ABD’ye verilen süre doldu
Cumhurbaşkanı Erdoğan, New York’taki BM Genel Kurulu’nda, Ankara’nın gündemindeki “güvenli bölge” planının ayrıntılarını ilk kez paylaştı. 3 milyon Suriyeli mültecinin ülkelerine dönmelerini sağlayacak bu plan için Erdoğan, Batı’dan da destek istedi.
Ankara’nın kurmayı planladığı “güvenli bölge” Türkiye sınırı boyunca 480 km’lik hattı kapsıyor. 30 km derinliğinde olması öngörülen alan Kamışlı, Kobani, Resulayn, Amude, Münbiç ve Tel Abyad gibi stratejik yerleri içine alıyor. Suriye’nin doğusunu batısına bağlayan M4 karayolu da “güvenli bölge”nin sınırları içinde.
Türkiye’nin amacı güney sınırı boyunca uzanan hattı terör örgütü PKK/YPG’den temizlemek ve Suriyeli mültecilerin eve dönüşünü sağlamak. Hali hazırda ABD ile -uzunluğu ve derinliği sınırlı da olsa- bu güvenli bölge planı üzerinde bir mutabakata varılmış durumda. Fakat ABD’nin kafasındaki güvenli bölge planı ile Türkiye’ninki birbirinden özde büyük bir farklılık gösteriyor.
Bu nedenledir ki Türkiye, kendi planını kendi başına uygulamanın eşiğinde duruyor. Erdoğan’ın BM Genel Kurulu’nda söz konusu planla ilgili sunum yapması, Batı’dan da -en azından- mülteciler için lojistik destek istemesi uluslararası medyada da Ankara’nın kısa sürede harekete geçeceği şeklinde yorumlandı.

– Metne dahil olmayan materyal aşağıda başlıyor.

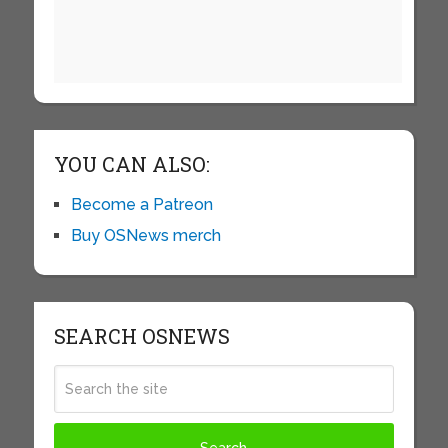
YOU CAN ALSO:
Become a Patreon
Buy OSNews merch
SEARCH OSNEWS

Zira Cumhurbaşkanı Erdoğan da eylülün son haftasını işaret ederek, ABD’nin oyalama taktiklerine daha fazla tahammül gösterilmeyeceğini açıklamıştı. Cumhurbaşkanı’nın, ABD Başkanı Trump’la zirvede yaptığı görüşmelerin ayrıntıları medyaya henüz yansımadı. “Güvenli bölge”yle ilgili neler konuşulduğunu da henüz bilmiyoruz. Ama içerik ne yönde olursa olsun Ankara’nın -ABD’yle ya da ABD’siz- bu planı uygulamaya kararlı olduğu yansıyor.
Türkiye’nin ABD’ye verdiği sürenin sonuna yaklaşılırken -Eylülün son haftası- Pentagon da boş durmuyor. Irak üzerinden terör örgütü PKK/YPG’ye silah, mühimmat ve lojistik sevk etmeyi sürdürüyorlar. Münbiç’te olduğu gibi Pentagon, Ankara’yı oyalamaya ve bu arada da terör örgütünü takviye etmeye devam ediyor.
Tabii, bütün bu gelişmeler Ankara’nın gözü önünde gerçekleşiyor. ABD’nin niyetini şüphesiz Ankara da okuyabiliyor. Ancak Erdoğan, harekat öncesi titiz bir diplomasi gerçekleştiriyor; uluslararası ortamı hazırlıyor. ABD oyalama taktiğine devam eder ve “güvenli bölge”yi iki araba gezdirmek, bir helikopter uçurmaktan ibaret kılmaya çalışırsa Ankara’nın da harekat için düğmeye basması kaçınılmaz olacak. Ve anlaşılan böyle bir kararı vermek için de çok süre kalmadı.